Almost every non-blooming wheat cockscomb traces back to one of these, roughly in order of how common they are:

  1. Too little sun — most of these need full sun (or very bright light) to flower well; shade gives leaves, not blooms.
  2. Too much nitrogen feed, driving lush foliage at the expense of flowers (very common with general or lawn feeds).
  3. The plant has not been deadheaded, so it stops flowering once it sets seed.
  4. Irregular watering — drought or waterlogging at the budding stage makes buds abort.
  5. It is still too young or was checked by a transplant and is rebuilding before flowering.

Feeding wheat cockscomb a high-nitrogen general feed and growing it in too little sun — you get a big leafy plant and almost no flowers.

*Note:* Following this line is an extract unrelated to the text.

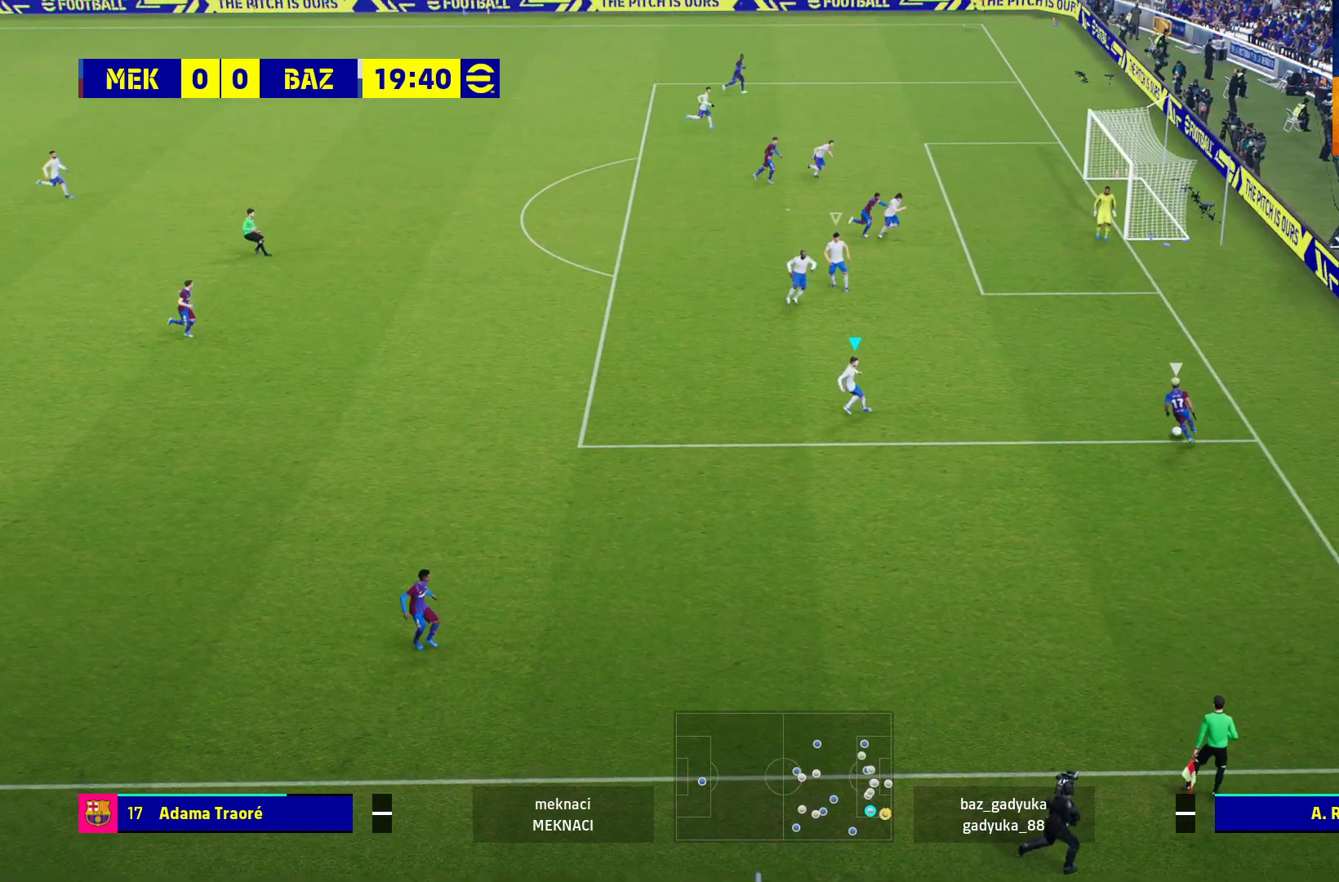
{"buttons": ["L1"], "left_stick": "down-right", "right_stick": "center", "events": [[17, "left_stick", "down"], [50, "X", "down"], [167, "X", "up"], [217, "X", "down"], [250, "left_stick", "down-right"], [300, "X", "up"], [467, "L1", "down"]]}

The fix — how to get wheat cockscomb to flower

  1. Maximise sun. Give wheat cockscomb the sunniest spot you have — for most bedding and fruiting plants, more direct light directly means more flowers.
  2. Switch the feed. Move off high-nitrogen feeds and use a higher-potassium "bloom" or tomato-type feed as it comes into flower.
  3. Deadhead regularly. Remove spent flowers often to keep it producing more rather than stopping to set seed.
  4. Water consistently. Keep moisture even through budding and flowering — drought-then-flood swings make buds drop.

Light and feeding do most of the heavy lifting here. Dial in the spot with the light guide for wheat cockscomb and get the feeding right with the wheat cockscomb fertilising schedule — the wrong feed (too much nitrogen) is one of the most common silent reasons a healthy plant makes leaves instead of flowers.

Bloom season and what to expect

Wheat cockscomb flowers across its growing season (mostly summer) and, kept fed and deadheaded, can bloom for many weeks or right up to frost.

Post-bloom care so it flowers again

Deadhead, keep feeding lightly, and many will rebloom; collect seed from the best plants at the end of the season if you want to grow them again.

For everything else this plant needs day to day, see the full wheat cockscomb care brief and its watering schedule — a stressed, badly watered plant rarely has the energy to flower at all.

Wheat cockscomb blooming — frequently asked questions

Why won't my wheat cockscomb flower?

Wheat cockscomb blooms on the season's growth given enough sun, warmth and the right feed — there is no cold or photoperiod trick, just good growing conditions and a bloom-leaning feed. The most common reason it is not happening: Too little sun — most of these need full sun (or very bright light) to flower well; shade gives leaves, not blooms.

How do I make wheat cockscomb bloom?

Give wheat cockscomb the sunniest spot you have — for most bedding and fruiting plants, more direct light directly means more flowers. Move off high-nitrogen feeds and use a higher-potassium "bloom" or tomato-type feed as it comes into flower.

When does wheat cockscomb normally bloom?

Wheat cockscomb flowers across its growing season (mostly summer) and, kept fed and deadheaded, can bloom for many weeks or right up to frost.

What should I do with wheat cockscomb after it flowers?

Deadhead, keep feeding lightly, and many will rebloom; collect seed from the best plants at the end of the season if you want to grow them again.

What is the single biggest mistake stopping wheat cockscomb flowering?

Feeding wheat cockscomb a high-nitrogen general feed and growing it in too little sun — you get a big leafy plant and almost no flowers.